==== SELECTION ====

Prey (2022, Dan Trachtenberg)

Prey is roughly thirty years late. It’s a Predator prequel with ties to the existing franchise (mainly the second one), but it’s a conceptual no-brainer and one they’ve been doing in the Predator licensed comics for decades. The movies established the Predators had been to Earth before, so why not show one of their earlier encounters? Of course, obviously, anthology series never work; studio reticence makes sense. It’s still a no-brainer.

The film takes place in the eighteenth century on the Northern Great Plains. A Comanche tribe happens across a visiting Predator and, thanks to the ingenuity of a (shouldn’t have been) unexpected hero, survives to tell the tale. And tie into the future continuity.

Amber Midthunder is the unexpected hero, though she’s only the unexpected hero to the tribe. Especially once big brother Dakota Beavers rather shittily reveals he’s been cribbing off Midthunder’s notes their whole lives and taking credit for the synthesis. Her brains, his brawn; well, specifically his male brawn. Midthunder’s a capable hunter, but she’s still a girl. Can’t give the girls too much to do; who else will get up early and go gather.

Beavers leads the tribe’s war party; about a half dozen other red shirts who don’t even care Midthunder knows how to track or treat wounds. Girls, icky bad. Beavers appreciates her contributions, occasionally letting his confidence buck cultural constraints, but he still treats her like competition, not a comrade. Prey could’ve used another six or seven minutes on their relationship, especially how their presumably deceased father figures in. Michelle Thrush plays their mom, but they don’t have any family scenes together, just Thrush and Midthunder, then Midthunder and Beavers, then Thrush observing Beavers’s successes as a hunter from a distance. There’d have been time for it (and not just because the end credits are a shocking eight and a half minutes, Prey desperate to get away from the ninety-minute mark like it’s a nineties action movie).

Even underdeveloped, Midthunder’s a strong enough lead—and Beavers is fine enough support—to keep Prey going through its first and second acts. The third act, when the film becomes the inevitable, rushed series of original Predator homages, is pretty good but never adds up for Midthunder. The problem with doing character development in a Predator movie is the formula doesn’t actually need any, and director Trachtenberg and screenwriter Patrick Aison stick very much to the formula.

They just put another movie at the beginning of it.

Trachtenberg’s direction is always okay and sometimes inspired. Unfortunately, none of those inspired moments come in the third act. Despite four (or six, depending on how you count) precursor Predator movies, Trachtenberg’s got no fresh ideas for his homage sequence. It’s almost like they shouldn’t have done it. But still, always okay, sometimes inspired, never bad.

Lovely cinematography from Jeff Cutter, good music by Sarah Schachner, solid editing from Claudia Castello and Angela M. Catanzaro. Prey has a bunch of pastoral sequences, establishing Midthunder and her faithful dog (alternately the star and not the star of the show), but Trachtenberg hurries through them. At the film’s beginning, I was expecting Prey to go long with its Malick moments. But it doesn’t go anywhere near long enough with them.

Quibbles aside, Prey’s done more for the franchise than anything in decades. Hopefully, Disney’s better making movies about invisible alien monsters killing (mostly deserving) humans than Fox. They sure seem up to the task after this one.

The Predator (2018, Shane Black)

====

WRITTEN REQUEST 1
Update the listing from its first line up to and including the line containing "26: (464, 100)": replace "top-left" with "upper-left" and keep everything else the same.

==== STORED RECORDS ====

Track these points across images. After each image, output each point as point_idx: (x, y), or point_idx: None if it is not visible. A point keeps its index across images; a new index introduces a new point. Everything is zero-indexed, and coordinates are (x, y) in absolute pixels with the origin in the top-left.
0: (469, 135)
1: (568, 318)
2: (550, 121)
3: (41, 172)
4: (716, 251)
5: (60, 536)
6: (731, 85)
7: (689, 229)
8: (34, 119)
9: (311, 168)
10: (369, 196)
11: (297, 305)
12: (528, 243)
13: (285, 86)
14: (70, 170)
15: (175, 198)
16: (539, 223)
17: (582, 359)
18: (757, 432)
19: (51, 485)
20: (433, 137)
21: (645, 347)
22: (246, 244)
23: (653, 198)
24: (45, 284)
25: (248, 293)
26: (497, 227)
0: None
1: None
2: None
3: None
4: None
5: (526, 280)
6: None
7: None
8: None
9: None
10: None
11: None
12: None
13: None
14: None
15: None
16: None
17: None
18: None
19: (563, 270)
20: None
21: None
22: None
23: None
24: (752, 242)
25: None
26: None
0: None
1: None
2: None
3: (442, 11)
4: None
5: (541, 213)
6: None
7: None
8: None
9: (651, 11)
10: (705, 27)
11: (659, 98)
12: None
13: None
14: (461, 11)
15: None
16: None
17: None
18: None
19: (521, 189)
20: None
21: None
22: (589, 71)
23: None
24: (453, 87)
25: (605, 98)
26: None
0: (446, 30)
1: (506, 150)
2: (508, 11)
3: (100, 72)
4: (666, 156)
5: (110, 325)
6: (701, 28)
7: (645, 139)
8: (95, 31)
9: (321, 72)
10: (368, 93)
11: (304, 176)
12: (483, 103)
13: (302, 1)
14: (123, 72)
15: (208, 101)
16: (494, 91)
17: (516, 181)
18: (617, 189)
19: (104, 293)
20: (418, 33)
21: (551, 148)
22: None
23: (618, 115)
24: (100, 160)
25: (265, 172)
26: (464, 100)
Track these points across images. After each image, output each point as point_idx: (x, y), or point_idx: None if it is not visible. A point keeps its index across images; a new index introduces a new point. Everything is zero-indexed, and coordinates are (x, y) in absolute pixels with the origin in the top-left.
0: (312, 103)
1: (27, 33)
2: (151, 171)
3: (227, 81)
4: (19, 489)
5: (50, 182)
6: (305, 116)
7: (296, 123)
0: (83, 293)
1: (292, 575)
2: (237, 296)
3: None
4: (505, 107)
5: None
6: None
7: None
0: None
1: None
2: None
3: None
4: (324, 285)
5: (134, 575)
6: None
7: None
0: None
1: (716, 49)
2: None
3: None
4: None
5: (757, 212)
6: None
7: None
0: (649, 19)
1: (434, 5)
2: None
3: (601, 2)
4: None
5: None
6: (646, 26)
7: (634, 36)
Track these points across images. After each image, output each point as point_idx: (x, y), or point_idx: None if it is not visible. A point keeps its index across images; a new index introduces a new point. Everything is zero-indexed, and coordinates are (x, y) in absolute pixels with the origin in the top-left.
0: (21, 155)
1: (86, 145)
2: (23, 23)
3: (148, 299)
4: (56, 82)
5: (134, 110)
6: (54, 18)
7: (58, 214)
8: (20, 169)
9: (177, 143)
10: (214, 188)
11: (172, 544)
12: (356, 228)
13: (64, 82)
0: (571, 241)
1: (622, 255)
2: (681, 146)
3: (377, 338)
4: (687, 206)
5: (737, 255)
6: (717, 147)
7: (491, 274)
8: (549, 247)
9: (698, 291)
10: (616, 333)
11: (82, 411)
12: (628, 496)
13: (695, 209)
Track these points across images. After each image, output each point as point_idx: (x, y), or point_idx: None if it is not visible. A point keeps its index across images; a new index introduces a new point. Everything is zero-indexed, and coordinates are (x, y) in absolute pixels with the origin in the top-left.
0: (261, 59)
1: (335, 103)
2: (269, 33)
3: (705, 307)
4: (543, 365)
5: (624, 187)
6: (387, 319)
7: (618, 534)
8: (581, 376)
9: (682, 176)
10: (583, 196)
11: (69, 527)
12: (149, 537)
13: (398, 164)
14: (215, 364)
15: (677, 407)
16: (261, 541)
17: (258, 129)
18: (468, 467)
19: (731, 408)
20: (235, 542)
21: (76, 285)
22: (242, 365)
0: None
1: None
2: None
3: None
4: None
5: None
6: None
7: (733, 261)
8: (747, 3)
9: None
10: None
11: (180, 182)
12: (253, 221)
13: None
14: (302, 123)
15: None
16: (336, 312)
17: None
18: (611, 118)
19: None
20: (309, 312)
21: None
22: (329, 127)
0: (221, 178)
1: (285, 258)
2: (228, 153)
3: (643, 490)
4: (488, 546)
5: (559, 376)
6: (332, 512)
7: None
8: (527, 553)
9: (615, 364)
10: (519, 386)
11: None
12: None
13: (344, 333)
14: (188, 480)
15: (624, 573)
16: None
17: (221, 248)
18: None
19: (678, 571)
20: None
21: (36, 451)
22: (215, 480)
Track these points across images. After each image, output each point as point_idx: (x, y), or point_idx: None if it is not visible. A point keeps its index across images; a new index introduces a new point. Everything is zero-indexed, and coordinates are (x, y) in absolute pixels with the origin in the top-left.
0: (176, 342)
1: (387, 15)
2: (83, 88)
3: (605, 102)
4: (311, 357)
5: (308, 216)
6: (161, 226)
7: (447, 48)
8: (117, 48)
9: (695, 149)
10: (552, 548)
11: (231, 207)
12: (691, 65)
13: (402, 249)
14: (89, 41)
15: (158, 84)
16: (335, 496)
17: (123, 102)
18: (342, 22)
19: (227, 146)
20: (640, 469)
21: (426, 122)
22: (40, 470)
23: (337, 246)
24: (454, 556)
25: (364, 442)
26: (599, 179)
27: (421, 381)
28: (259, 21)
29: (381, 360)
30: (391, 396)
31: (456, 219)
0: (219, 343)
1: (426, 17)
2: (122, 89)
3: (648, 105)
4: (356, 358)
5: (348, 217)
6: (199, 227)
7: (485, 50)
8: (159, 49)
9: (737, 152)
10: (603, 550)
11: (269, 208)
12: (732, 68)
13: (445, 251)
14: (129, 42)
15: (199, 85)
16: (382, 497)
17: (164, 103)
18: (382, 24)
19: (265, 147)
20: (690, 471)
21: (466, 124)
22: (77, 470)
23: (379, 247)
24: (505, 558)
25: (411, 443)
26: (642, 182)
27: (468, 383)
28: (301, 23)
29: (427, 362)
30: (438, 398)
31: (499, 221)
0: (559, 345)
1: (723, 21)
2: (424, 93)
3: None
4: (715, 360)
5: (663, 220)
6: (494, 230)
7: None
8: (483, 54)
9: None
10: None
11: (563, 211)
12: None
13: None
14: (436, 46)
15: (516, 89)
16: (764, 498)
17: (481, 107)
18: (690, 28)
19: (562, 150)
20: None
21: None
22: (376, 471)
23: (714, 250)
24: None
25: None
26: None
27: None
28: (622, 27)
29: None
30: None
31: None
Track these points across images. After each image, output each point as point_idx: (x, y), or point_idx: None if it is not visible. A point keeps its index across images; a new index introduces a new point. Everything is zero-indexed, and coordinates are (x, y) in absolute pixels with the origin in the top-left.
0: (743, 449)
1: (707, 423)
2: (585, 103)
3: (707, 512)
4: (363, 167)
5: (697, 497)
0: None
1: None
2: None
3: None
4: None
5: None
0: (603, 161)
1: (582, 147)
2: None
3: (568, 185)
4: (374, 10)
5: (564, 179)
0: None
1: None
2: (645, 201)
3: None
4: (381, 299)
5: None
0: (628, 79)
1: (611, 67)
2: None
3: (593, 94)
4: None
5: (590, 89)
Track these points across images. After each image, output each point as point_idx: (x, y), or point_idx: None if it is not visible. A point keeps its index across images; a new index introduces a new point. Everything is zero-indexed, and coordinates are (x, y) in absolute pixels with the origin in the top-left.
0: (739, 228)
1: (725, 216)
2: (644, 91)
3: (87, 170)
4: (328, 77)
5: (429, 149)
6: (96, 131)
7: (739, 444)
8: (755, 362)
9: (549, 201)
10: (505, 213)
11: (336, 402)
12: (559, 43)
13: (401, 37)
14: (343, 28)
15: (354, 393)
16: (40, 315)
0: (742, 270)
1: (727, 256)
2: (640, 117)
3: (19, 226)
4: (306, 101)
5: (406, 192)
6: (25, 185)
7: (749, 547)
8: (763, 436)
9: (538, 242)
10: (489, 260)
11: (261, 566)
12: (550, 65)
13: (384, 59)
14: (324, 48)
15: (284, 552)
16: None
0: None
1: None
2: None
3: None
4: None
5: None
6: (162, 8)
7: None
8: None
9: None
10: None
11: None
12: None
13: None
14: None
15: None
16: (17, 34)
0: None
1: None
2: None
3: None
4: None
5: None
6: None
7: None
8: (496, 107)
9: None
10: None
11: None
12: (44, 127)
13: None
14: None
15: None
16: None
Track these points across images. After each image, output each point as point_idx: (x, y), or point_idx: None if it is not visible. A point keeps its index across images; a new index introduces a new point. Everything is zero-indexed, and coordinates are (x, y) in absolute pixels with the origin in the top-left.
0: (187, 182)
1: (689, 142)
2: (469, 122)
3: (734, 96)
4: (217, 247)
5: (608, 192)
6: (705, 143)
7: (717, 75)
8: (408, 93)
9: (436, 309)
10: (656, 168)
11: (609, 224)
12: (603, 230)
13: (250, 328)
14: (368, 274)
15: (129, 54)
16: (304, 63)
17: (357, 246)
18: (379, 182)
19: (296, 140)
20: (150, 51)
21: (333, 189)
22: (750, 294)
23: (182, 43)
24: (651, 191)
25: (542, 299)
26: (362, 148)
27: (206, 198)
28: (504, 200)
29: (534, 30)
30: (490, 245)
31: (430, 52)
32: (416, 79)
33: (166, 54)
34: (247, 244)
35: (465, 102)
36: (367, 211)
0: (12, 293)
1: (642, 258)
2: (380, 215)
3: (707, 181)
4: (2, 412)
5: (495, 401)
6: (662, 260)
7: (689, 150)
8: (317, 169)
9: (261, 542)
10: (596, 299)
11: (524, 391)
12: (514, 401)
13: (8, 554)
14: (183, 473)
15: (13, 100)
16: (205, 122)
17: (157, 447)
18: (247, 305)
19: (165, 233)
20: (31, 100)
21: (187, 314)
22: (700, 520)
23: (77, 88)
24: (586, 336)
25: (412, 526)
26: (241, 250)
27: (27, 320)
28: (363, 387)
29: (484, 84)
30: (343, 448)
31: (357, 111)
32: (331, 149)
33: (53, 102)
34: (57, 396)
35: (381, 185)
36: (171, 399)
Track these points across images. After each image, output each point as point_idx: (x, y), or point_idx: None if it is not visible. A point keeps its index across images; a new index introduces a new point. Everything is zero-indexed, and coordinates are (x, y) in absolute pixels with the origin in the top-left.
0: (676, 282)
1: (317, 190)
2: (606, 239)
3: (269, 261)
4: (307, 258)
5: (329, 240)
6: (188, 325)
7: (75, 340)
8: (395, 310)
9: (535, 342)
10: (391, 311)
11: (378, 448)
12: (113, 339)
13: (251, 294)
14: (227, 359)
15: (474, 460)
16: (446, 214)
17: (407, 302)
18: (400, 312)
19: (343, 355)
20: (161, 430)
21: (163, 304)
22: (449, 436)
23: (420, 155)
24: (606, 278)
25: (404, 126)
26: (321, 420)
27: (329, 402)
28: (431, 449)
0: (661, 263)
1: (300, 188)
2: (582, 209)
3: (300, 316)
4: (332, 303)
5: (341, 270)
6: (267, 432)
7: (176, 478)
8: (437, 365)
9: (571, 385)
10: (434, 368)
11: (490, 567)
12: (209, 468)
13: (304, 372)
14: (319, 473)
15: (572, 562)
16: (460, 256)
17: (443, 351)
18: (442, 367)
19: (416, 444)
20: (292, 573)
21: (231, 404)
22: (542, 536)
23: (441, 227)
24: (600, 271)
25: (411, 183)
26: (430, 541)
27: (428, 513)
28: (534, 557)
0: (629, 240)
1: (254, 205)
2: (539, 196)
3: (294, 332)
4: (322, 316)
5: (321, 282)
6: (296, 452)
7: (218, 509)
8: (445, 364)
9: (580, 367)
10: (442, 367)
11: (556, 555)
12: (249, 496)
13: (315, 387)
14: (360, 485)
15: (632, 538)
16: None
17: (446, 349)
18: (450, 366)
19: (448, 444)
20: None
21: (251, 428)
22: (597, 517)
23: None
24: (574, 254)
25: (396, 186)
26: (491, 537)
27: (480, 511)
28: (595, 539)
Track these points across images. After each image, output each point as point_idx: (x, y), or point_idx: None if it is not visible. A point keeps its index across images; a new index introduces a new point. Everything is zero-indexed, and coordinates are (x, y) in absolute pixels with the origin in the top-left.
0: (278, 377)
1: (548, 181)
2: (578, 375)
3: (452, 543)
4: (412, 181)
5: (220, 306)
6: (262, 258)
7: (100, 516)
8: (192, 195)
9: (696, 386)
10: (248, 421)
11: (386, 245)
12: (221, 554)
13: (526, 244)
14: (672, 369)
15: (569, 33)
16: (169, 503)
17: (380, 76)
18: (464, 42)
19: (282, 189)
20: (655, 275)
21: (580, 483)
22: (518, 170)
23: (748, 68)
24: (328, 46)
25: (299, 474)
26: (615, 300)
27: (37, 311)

====

WRITTEN REQUEST 2
Reproduce the Prey review word for word, from "Trachtenberg’s direction is" up to and including "inspired, never bad.".

REPLY 1
Track these points across images. After each image, output each point as point_idx: (x, y), or point_idx: None if it is not visible. A point keeps its index across images; a new index introduces a new point. Everything is zero-indexed, and coordinates are (x, y) in absolute pixels with the origin in the upper-left.
0: (469, 135)
1: (568, 318)
2: (550, 121)
3: (41, 172)
4: (716, 251)
5: (60, 536)
6: (731, 85)
7: (689, 229)
8: (34, 119)
9: (311, 168)
10: (369, 196)
11: (297, 305)
12: (528, 243)
13: (285, 86)
14: (70, 170)
15: (175, 198)
16: (539, 223)
17: (582, 359)
18: (757, 432)
19: (51, 485)
20: (433, 137)
21: (645, 347)
22: (246, 244)
23: (653, 198)
24: (45, 284)
25: (248, 293)
26: (497, 227)
0: None
1: None
2: None
3: None
4: None
5: (526, 280)
6: None
7: None
8: None
9: None
10: None
11: None
12: None
13: None
14: None
15: None
16: None
17: None
18: None
19: (563, 270)
20: None
21: None
22: None
23: None
24: (752, 242)
25: None
26: None
0: None
1: None
2: None
3: (442, 11)
4: None
5: (541, 213)
6: None
7: None
8: None
9: (651, 11)
10: (705, 27)
11: (659, 98)
12: None
13: None
14: (461, 11)
15: None
16: None
17: None
18: None
19: (521, 189)
20: None
21: None
22: (589, 71)
23: None
24: (453, 87)
25: (605, 98)
26: None
0: (446, 30)
1: (506, 150)
2: (508, 11)
3: (100, 72)
4: (666, 156)
5: (110, 325)
6: (701, 28)
7: (645, 139)
8: (95, 31)
9: (321, 72)
10: (368, 93)
11: (304, 176)
12: (483, 103)
13: (302, 1)
14: (123, 72)
15: (208, 101)
16: (494, 91)
17: (516, 181)
18: (617, 189)
19: (104, 293)
20: (418, 33)
21: (551, 148)
22: None
23: (618, 115)
24: (100, 160)
25: (265, 172)
26: (464, 100)

REPLY 2
Trachtenberg’s direction is always okay and sometimes inspired. Unfortunately, none of those inspired moments come in the third act. Despite four (or six, depending on how you count) precursor Predator movies, Trachtenberg’s got no fresh ideas for his homage sequence. It’s almost like they shouldn’t have done it. But still, always okay, sometimes inspired, never bad.